_Exercise_: Would you return the entries below exactly from the line containing "focal_35mm: 284" onward, ending with the final line and including it, and nothing else?

Images with lens parameters
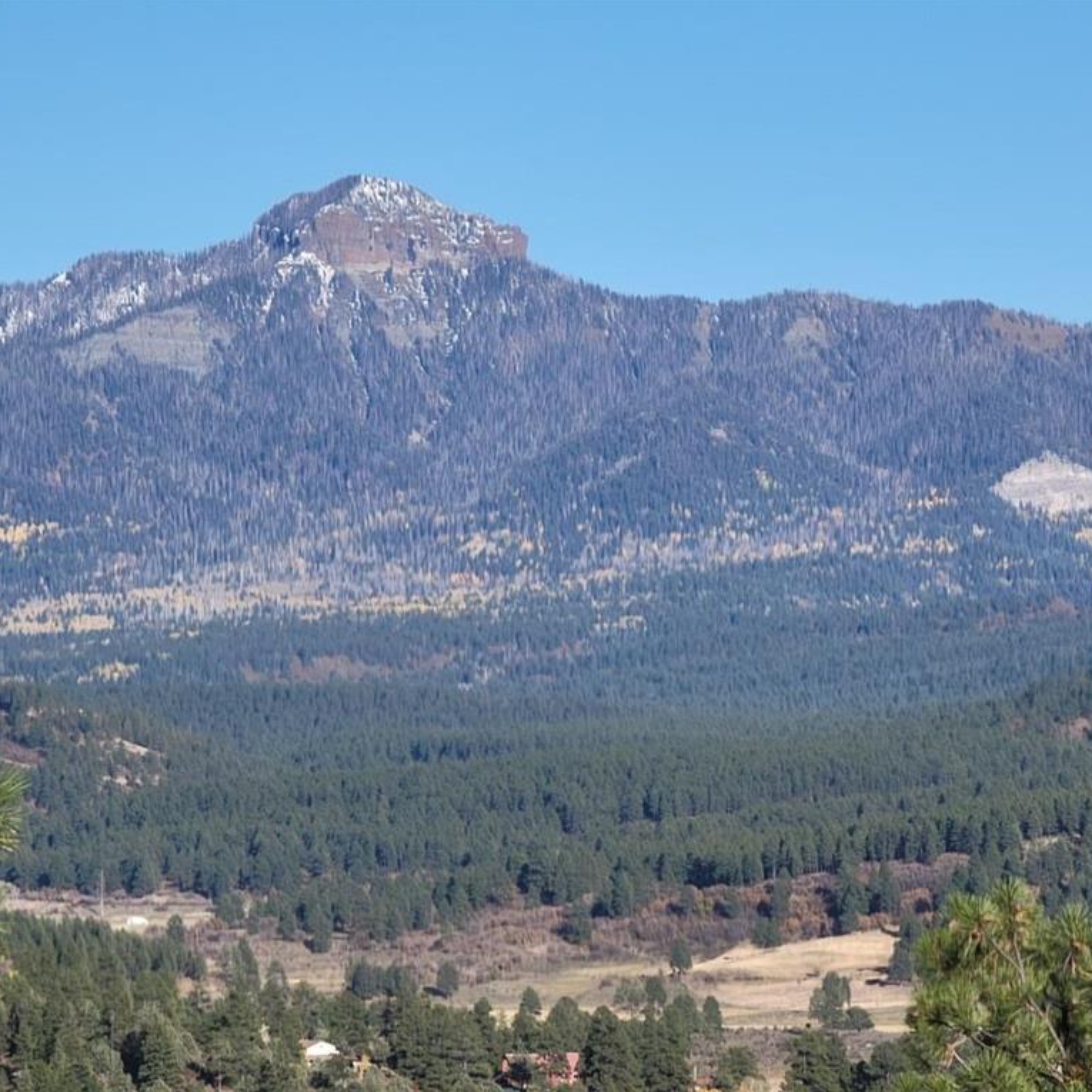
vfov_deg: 6.2
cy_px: 545
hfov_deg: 6.2
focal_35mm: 284
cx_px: 694
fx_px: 10136
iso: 50
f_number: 4.9
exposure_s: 1/376
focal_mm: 30.6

_Result of the task_:
focal_35mm: 284
cx_px: 694
fx_px: 10136
iso: 50
f_number: 4.9
exposure_s: 1/376
focal_mm: 30.6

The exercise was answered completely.